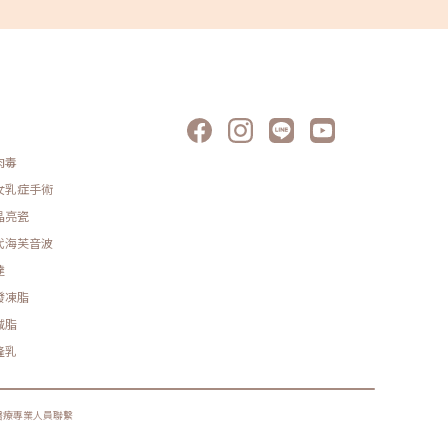
肉毒
女乳症手術
晶亮瓷
代海芙音波
達
發凍脂
減脂
隆乳
醫療專業人員聯繫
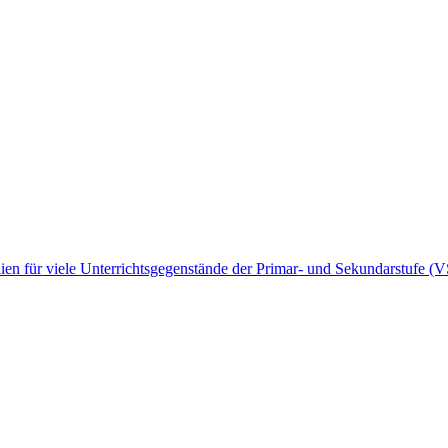
rialien für viele Unterrichtsgegenstände der Primar- und Sekundarstuf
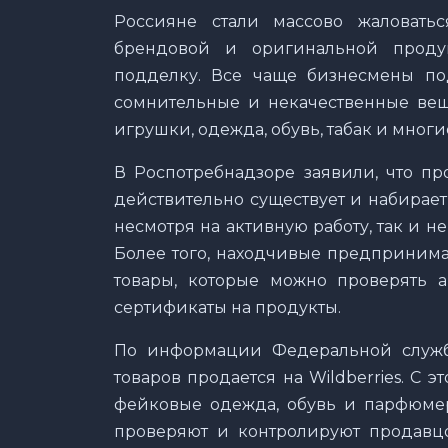
Россияне стали массово жаловатьс
брендовой и оригинальной продук
подделку. Все чаще бизнесмены по
сомнительные и некачественные вещ
игрушки, одежда, обувь, табак и многи
В Роспотребнадзоре заявили, что п
действительно существует и набирает
несмотря на активную работу, так и н
Более того, находчивые предпринима
товары, которые можно проверять 
сертификаты на продукты.
По информации Федеральной службы
товаров продается на Wildberries. С
фейковые одежда, обувь и парфюмер
проверяют и контролируют продавцо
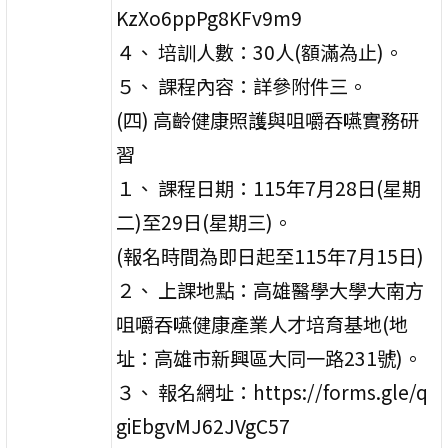
KzXo6ppPg8KFv9m9
４、 培訓人數：30人(額滿為止)。
５、 課程內容：詳參附件三。
(四) 高齡健康照護與咀嚼吞嚥實務研
習
１、 課程日期：115年7月28日(星期
二)至29日(星期三)。
(報名時間為即日起至115年7月15日)
２、 上課地點：高雄醫學大學大南方
咀嚼吞嚥健康產業人才培育基地(地
址：高雄市新興區大同一路231號)。
３、 報名網址：https://forms.gle/q
giEbgvMJ62JVgC57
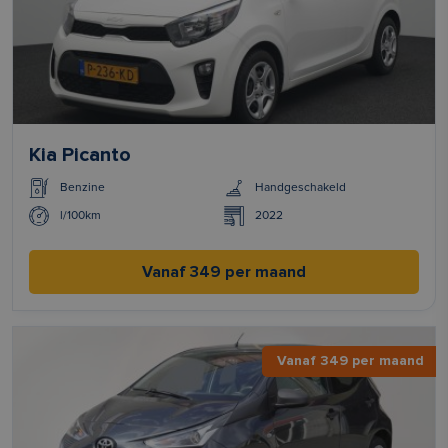
Kia Picanto
Benzine
Handgeschakeld
l/100km
2022
Vanaf 349 per maand
Vanaf 349 per maand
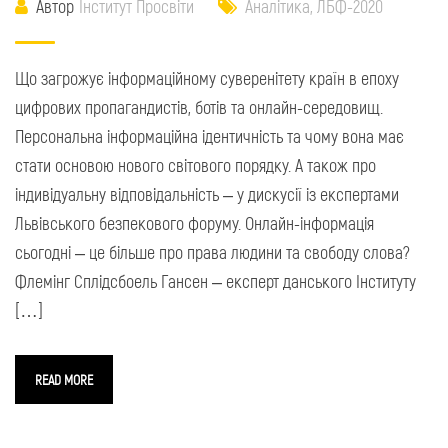
Автор
Інститут Просвіти
Аналітика
,
ЛБФ-2020
Що загрожує інформаційному суверенітету країн в епоху
цифрових пропагандистів, ботів та онлайн-середовищ.
Персональна інформаційна ідентичність та чому вона має
стати основою нового світового порядку. А також про
індивідуальну відповідальність – у дискусії із експертами
Львівського безпекового форуму. Онлайн-інформація
сьогодні – це більше про права людини та свободу слова?
Флемінг Сплідсбоель Гансен – експерт данського Інституту
[…]
READ MORE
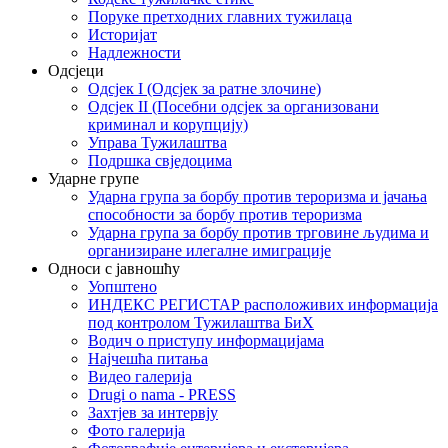
Поруке претходних главних тужилаца
Историјат
Надлежности
Одсјеци
Одсјек I (Одсјек за ратне злочине)
Одсјек II (Посебни одсјек за организовани
криминал и корупцију)
Управа Тужилаштва
Подршка свједоцима
Ударне групе
Ударна група за борбу против тероризма и јачања
способности за борбу против тероризма
Ударна група за борбу против трговине људима и
организиране илегалне имиграције
Односи с јавношћу
Уопштено
ИНДЕКС РЕГИСТАР расположивих информација
под контролом Тужилаштва БиХ
Водич о приступу информацијама
Најчешћа питања
Видео галерија
Drugi o nama - PRESS
Захтјев за интервју
Фото галерија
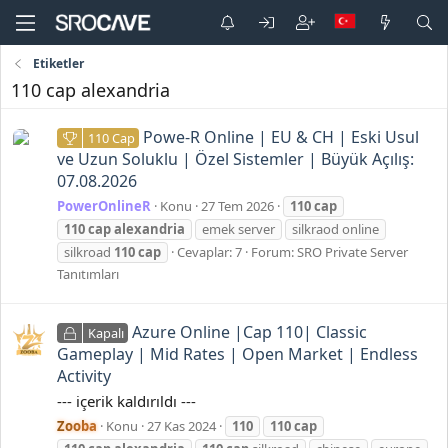
Etiketler
110 cap alexandria
Powe-R Online | EU & CH | Eski Usul
110 Cap
ve Uzun Soluklu | Özel Sistemler | Büyük Açılış:
07.08.2026
PowerOnlineR
Konu
27 Tem 2026
110
cap
110
cap
alexandria
emek server
silkraod online
silkroad
110
cap
Cevaplar: 7
Forum:
SRO Private Server
Tanıtımları
Azure Online |Cap 110| Classic
Kapalı
Gameplay | Mid Rates | Open Market | Endless
Activity
--- içerik kaldırıldı ---
Zooba
Konu
27 Kas 2024
110
110
cap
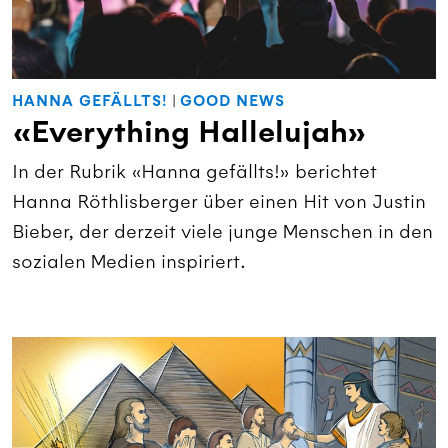
HANNA GEFÄLLTS!
|
GOOD NEWS
«Everything Hallelujah»
In der Rubrik «Hanna gefällts!» berichtet
Hanna Röthlisberger über einen Hit von Justin
Bieber, der derzeit viele junge Menschen in den
sozialen Medien inspiriert.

★ ★ ★ ★

**TASK DESCRIPTION**: Reproduce the text of every record above with "Konu" replaced by "Başlık" and everything else unchanged. Leave out the pictures.

**TASK OUTPUT**:
肉毒
女乳症手術
晶亮瓷
代海芙音波
達
發凍脂
減脂
隆乳
醫療專業人員聯繫
rialien für viele Unterrichtsgegenstände der Primar- und Sekundarstuf
Россияне стали массово жаловатьс
брендовой и оригинальной продук
подделку. Все чаще бизнесмены по
сомнительные и некачественные вещ
игрушки, одежда, обувь, табак и многи
В Роспотребнадзоре заявили, что п
действительно существует и набирает
несмотря на активную работу, так и н
Более того, находчивые предпринима
товары, которые можно проверять 
сертификаты на продукты.
По информации Федеральной службы
товаров продается на Wildberries. С
фейковые одежда, обувь и парфюмер
проверяют и контролируют продавцо
KzXo6ppPg8KFv9m9
４、 培訓人數：30人(額滿為止)。
５、 課程內容：詳參附件三。
(四) 高齡健康照護與咀嚼吞嚥實務研
習
１、 課程日期：115年7月28日(星期
二)至29日(星期三)。
(報名時間為即日起至115年7月15日)
２、 上課地點：高雄醫學大學大南方
咀嚼吞嚥健康產業人才培育基地(地
址：高雄市新興區大同一路231號)。
３、 報名網址：https://forms.gle/q
giEbgvMJ62JVgC57
Kia Picanto
Benzine
Handgeschakeld
l/100km
2022
Vanaf 349 per maand
Vanaf 349 per maand
Автор
Інститут Просвіти
Аналітика
,
ЛБФ-2020
Що загрожує інформаційному суверенітету країн в епоху
цифрових пропагандистів, ботів та онлайн-середовищ.
Персональна інформаційна ідентичність та чому вона має
стати основою нового світового порядку. А також про
індивідуальну відповідальність – у дискусії із експертами
Львівського безпекового форуму. Онлайн-інформація
сьогодні – це більше про права людини та свободу слова?
Флемінг Сплідсбоель Гансен – експерт данського Інституту
[…]
READ MORE
Поруке претходних главних тужилаца
Историјат
Надлежности
Одсјеци
Одсјек I (Одсјек за ратне злочине)
Одсјек II (Посебни одсјек за организовани
криминал и корупцију)
Управа Тужилаштва
Подршка свједоцима
Ударне групе
Ударна група за борбу против тероризма и јачања
способности за борбу против тероризма
Ударна група за борбу против трговине људима и
организиране илегалне имиграције
Односи с јавношћу
Уопштено
ИНДЕКС РЕГИСТАР расположивих информација
под контролом Тужилаштва БиХ
Водич о приступу информацијама
Најчешћа питања
Видео галерија
Drugi o nama - PRESS
Захтјев за интервју
Фото галерија
Etiketler
110 cap alexandria
Powe-R Online | EU & CH | Eski Usul
110 Cap
ve Uzun Soluklu | Özel Sistemler | Büyük Açılış:
07.08.2026
PowerOnlineR
Başlık
27 Tem 2026
110
cap
110
cap
alexandria
emek server
silkraod online
silkroad
110
cap
Cevaplar: 7
Forum:
SRO Private Server
Tanıtımları
Azure Online |Cap 110| Classic
Kapalı
Gameplay | Mid Rates | Open Market | Endless
Activity
--- içerik kaldırıldı ---
Zooba
Başlık
27 Kas 2024
110
110
cap
HANNA GEFÄLLTS!
|
GOOD NEWS
«Everything Hallelujah»
In der Rubrik «Hanna gefällts!» berichtet
Hanna Röthlisberger über einen Hit von Justin
Bieber, der derzeit viele junge Menschen in den
sozialen Medien inspiriert.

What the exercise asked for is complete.